▶ _Activity_
Only the lines below, from the one with "peace of mind" through the one with "Dual level, guided", are to be written out, exactly.
..............................
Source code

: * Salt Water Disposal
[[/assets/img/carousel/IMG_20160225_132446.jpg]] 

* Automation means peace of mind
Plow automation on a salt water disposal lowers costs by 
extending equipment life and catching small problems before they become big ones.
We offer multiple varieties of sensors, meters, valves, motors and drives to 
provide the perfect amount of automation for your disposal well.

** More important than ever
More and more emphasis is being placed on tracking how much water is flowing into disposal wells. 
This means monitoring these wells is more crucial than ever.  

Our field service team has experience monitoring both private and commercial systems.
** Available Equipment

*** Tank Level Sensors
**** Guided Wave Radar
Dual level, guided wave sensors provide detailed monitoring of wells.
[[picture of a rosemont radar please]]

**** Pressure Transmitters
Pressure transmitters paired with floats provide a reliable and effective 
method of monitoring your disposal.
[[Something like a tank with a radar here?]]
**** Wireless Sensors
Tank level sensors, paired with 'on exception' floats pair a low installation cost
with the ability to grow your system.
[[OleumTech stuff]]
..............................
▶ _Result_
* Automation means peace of mind
Plow automation on a salt water disposal lowers costs by 
extending equipment life and catching small problems before they become big ones.
We offer multiple varieties of sensors, meters, valves, motors and drives to 
provide the perfect amount of automation for your disposal well.

** More important than ever
More and more emphasis is being placed on tracking how much water is flowing into disposal wells. 
This means monitoring these wells is more crucial than ever.  

Our field service team has experience monitoring both private and commercial systems.
** Available Equipment

*** Tank Level Sensors
**** Guided Wave Radar
Dual level, guided wave sensors provide detailed monitoring of wells.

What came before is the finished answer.